To help explain his company's decision to promote HTML5, Steve Jobs was famously quoted as calling Flash a "CPU hog" rife with "security holes." To determine the veracity of the CPU hog claim, I ran some tests comparing the CPU cycles required to play back Flash vs. HTML5 on Windows and Mac notebooks.  On Windows, Flash was much more efficient.


On the Mac, Flash was more efficient than Chrome, but less efficient than Safari running HTML5, primarily because Safari could use the chip on the graphics card (GPU) to accelerate video playback, a function that Flash couldn't access at that time. Later, Apple opened the GPU programming interface to Adobe, and the disparity in playback performance dropped by 73 percent.


Specifically, Safari playing a file via HTML5 required 13 percent of CPU resources on a MacBook Pro, while Flash-based playback using the same browser at 22 percent. While still a significant difference, I'm not sure that 9 percent warrants the CPU hog label, particularly since Google Chrome required 40 percent of CPU to playback video via HTML5, but only 34 percent for Flash.


More importantly, in a recent survey for StreamingMedia.com, which polled actual users of Flash, overall satisfaction was quite high, with less than 2 percent of respondents rating Flash as poor for performance, stability, security or end user satisfaction.
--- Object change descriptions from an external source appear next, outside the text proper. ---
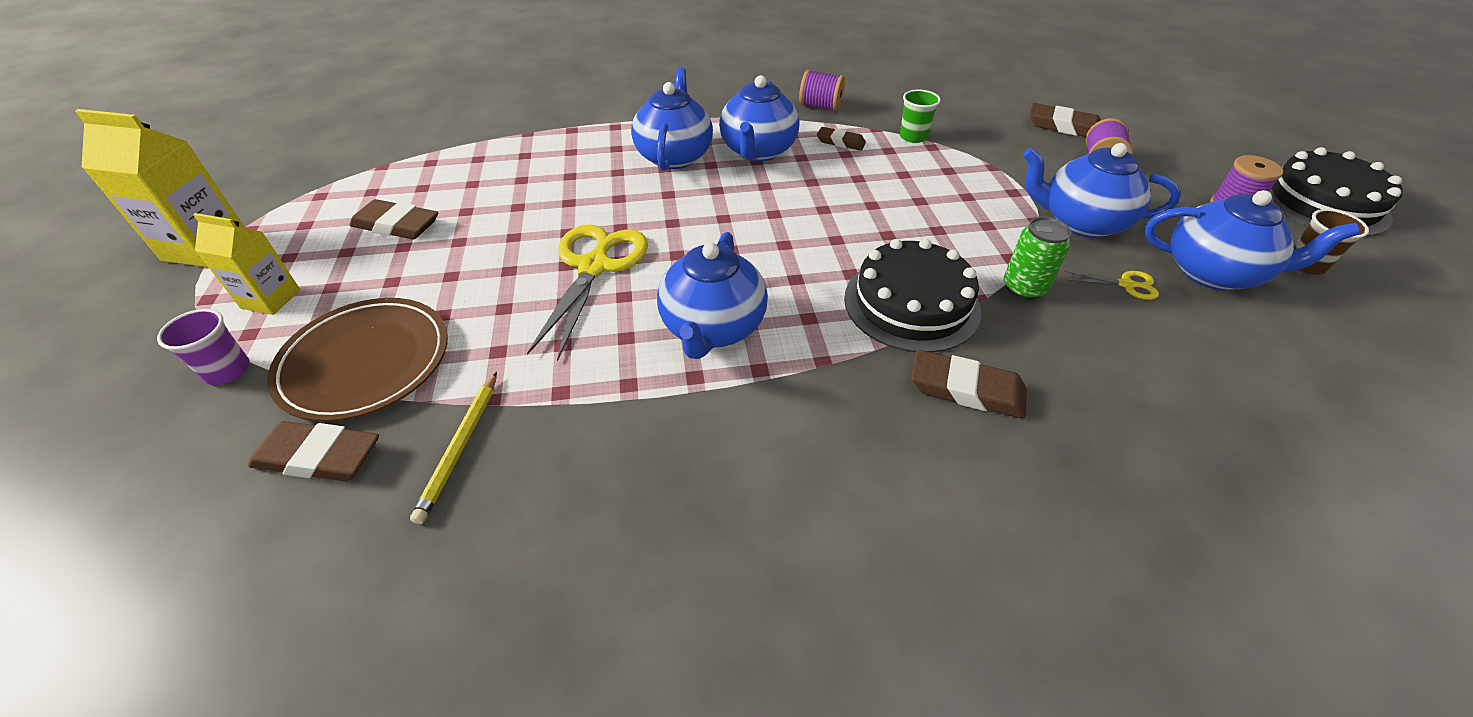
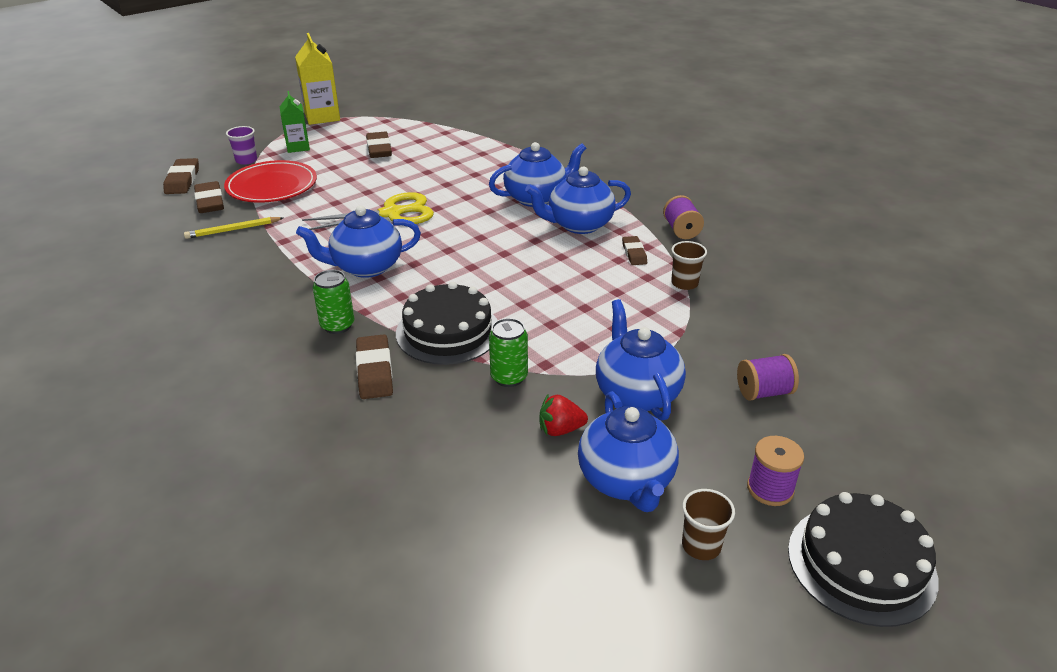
camera: 60 degrees right, 10 degrees down
yellow carton [193,213,300,315] -> green carton [280,91,310,153]
brown plate [267,298,448,422] -> red plate [224,160,317,203]
green cup [900,90,941,143] -> brown cup [671,241,707,290]
brown eraser [1029,103,1101,137] -> brown eraser moved to [163,158,199,194]
yellow scissors [1064,271,1159,300] -> red strawberry [540,393,588,436]
none -> green can [313,270,355,334]

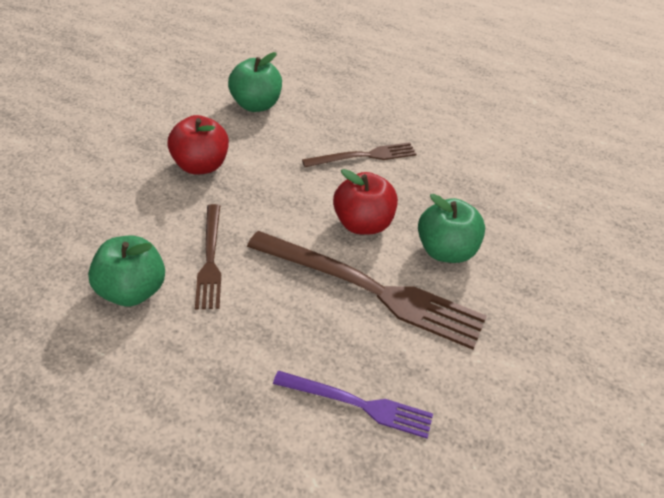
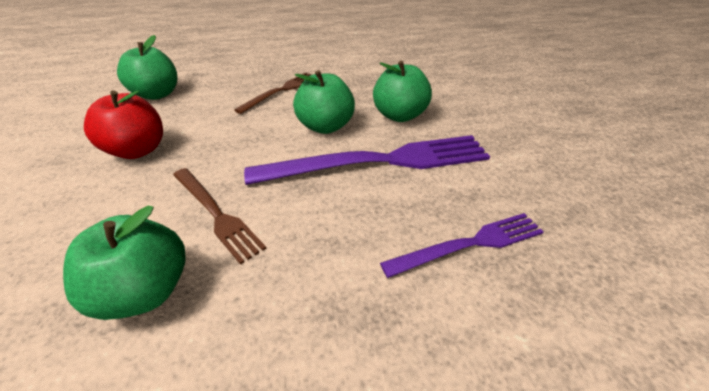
camera: 35 degrees left, 5 degrees down
brown fork [247,231,487,350] -> purple fork [244,135,490,185]
red apple [333,169,398,235] -> green apple [293,70,355,134]

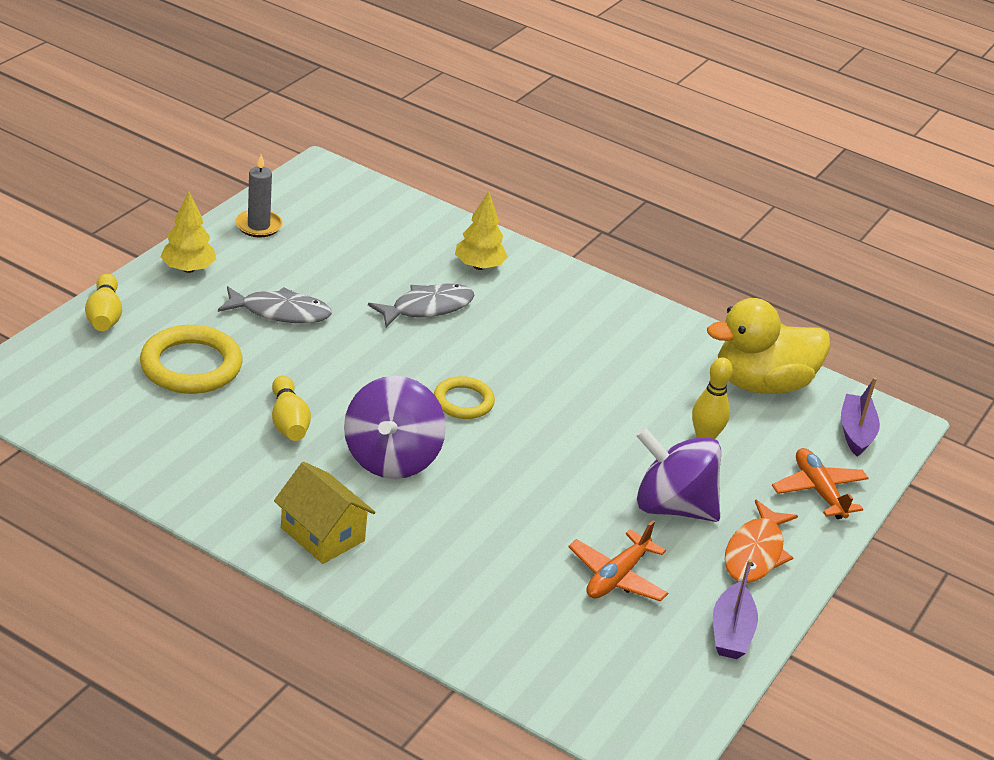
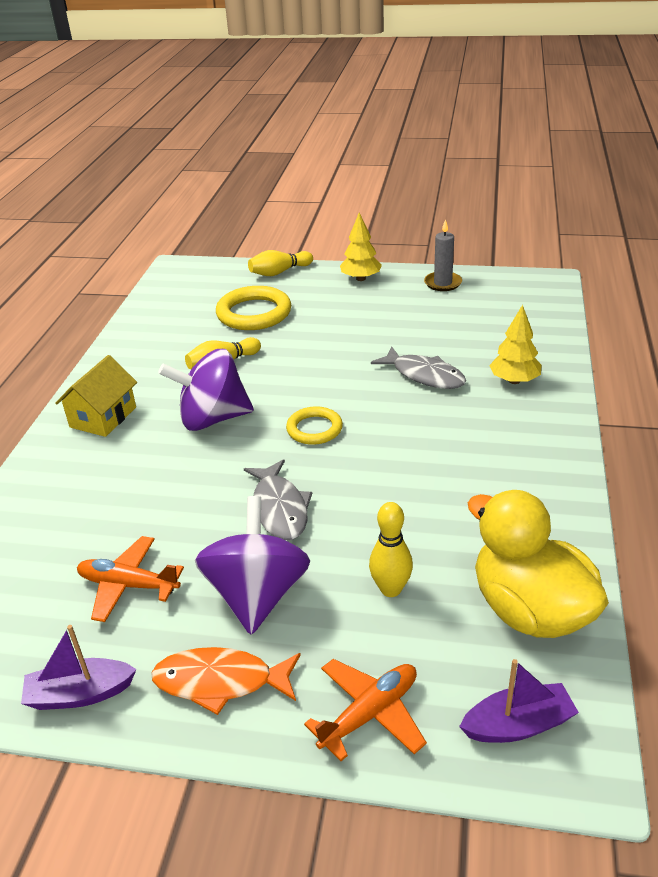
camera: 75 degrees right, 0 degrees up
grey fish [218,286,332,323] -> grey fish moved to [244,459,312,540]

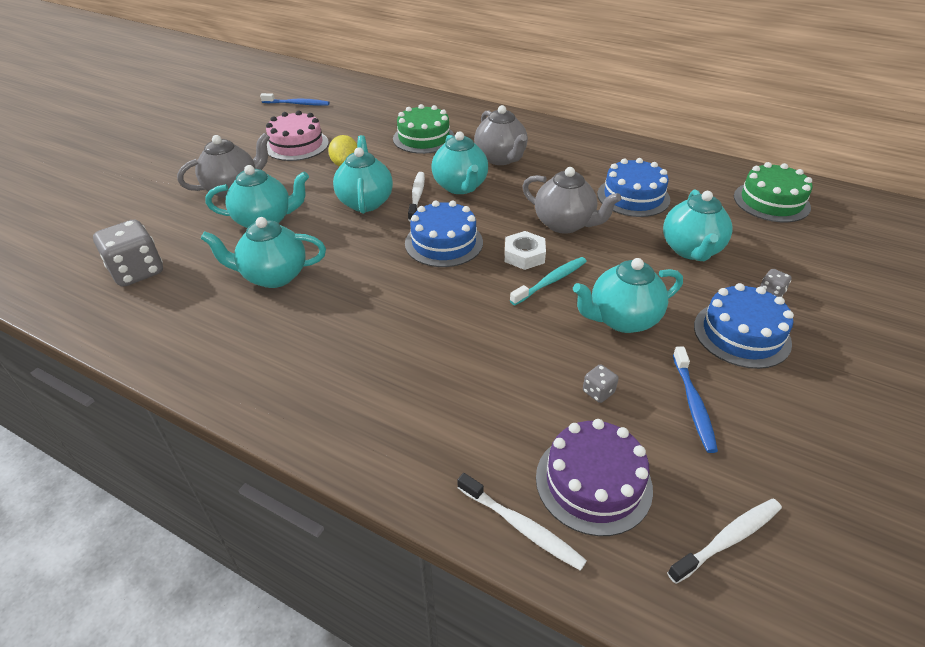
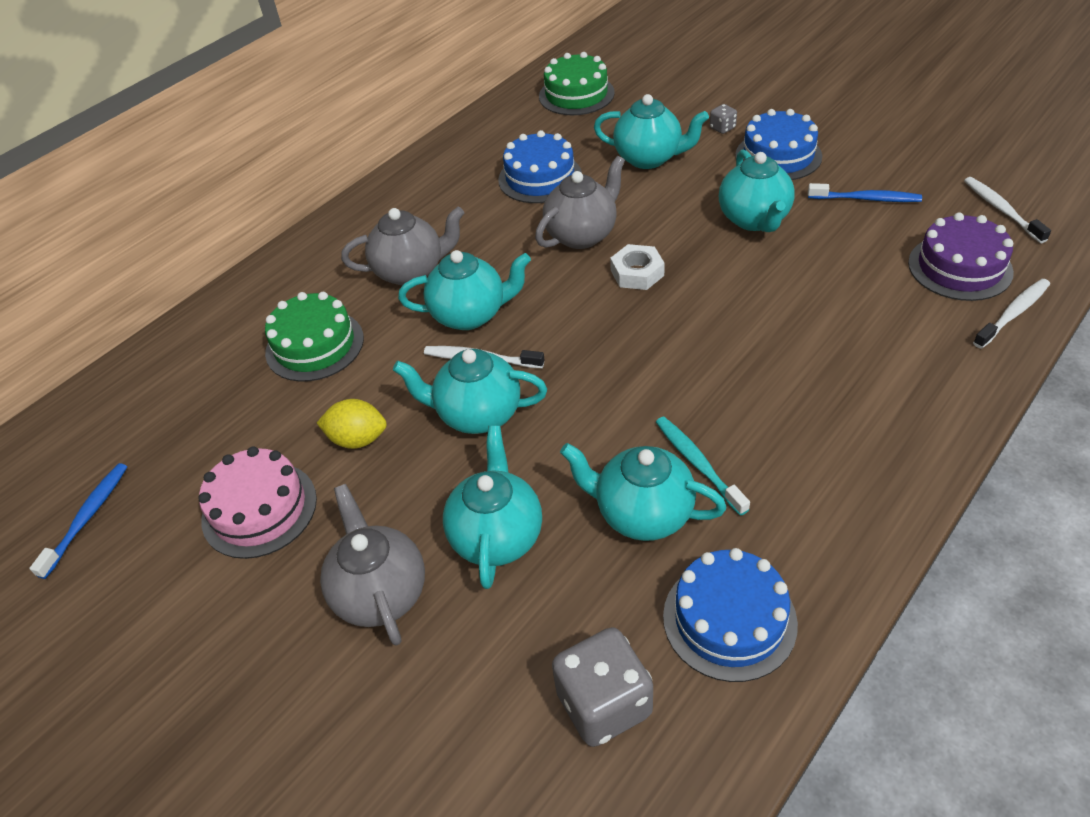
camera: 75 degrees left, 5 degrees up
turquoise teapot [200,217,326,288] -> turquoise teapot turned 105 degrees clockwise [560,443,726,541]
blue cake [405,200,483,267] -> blue cake moved to [663,548,798,682]
turquoise toothbrush [510,257,587,305] -> turquoise toothbrush moved to [656,417,750,516]
grey dice [583,364,619,403] -> none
Overall satisfaction with Silverlight was even higher, though the sample was much smaller.





Though the survey revealed that many respondents planned to migrate to HTML5, it also revealed significant concerns about HTML5 as shown in the following table.




In particular, the respondents were concerned about the browser and codec issues raised above, as well as the lack of a proven adaptive streaming facility or digital rights management, or the need to rewrite all Flash or Silverlight-based applications to Javascript, another HTML5 "gotcha."

The survey was published in June, and to get a read on current HTML5 adoption I visited 46 prominent media, B2C and B2B sites using the HTML5-compatible Opera Browser and Safari browsers on an HP workstation. Other than sites with a clear agenda, like YouTube and Wikipedia, none of the sites used HTML5 as the primary delivery mechanism to my computer, though 17 of the sites could deliver video to the iPad, presumably via HTML5. More specifically, virtually all media companies that I visited supported the iPad, with much fewer B2C companies and very few B2B companies.


These results shouldn't be at all surprising. Supporting HTML5 expands a web site's encoding chores and forces them to re-write their Flash or Silverlight-based applications in Javascript. At the same time, these sites lose their ability to protect their content via digital rights management, or deploy via adaptive streaming, which improves the overall viewing experience. Sites that are advertising supported lose access to some advertising networks, though this will likely resolve more quickly than some other issues.


What's the benefit of HTML5? Assuming satisfaction with Flash and Silverlight is high, which our survey established, there really is none.


When Does it Matter to You?
At some point in the future, HTML5 (or later) will become so established that major video distribution sites like the three and four letter networks and user-generated video sites will stop supporting Flash (or Silverlight) playback. Flash (or Silverlight) will become less important to viewers, so fewer will install the plug-ins. At that point, sites that don't support HTML5 will start losing viewers.


Until that point, which is clearly well off in the distance, the burdens of supporting HTML5 outweigh the benefits. If you're a media or B2B company, iPad support should be on your radar screen, but general support for HTML5 on your primary website doesn't need to be a priority.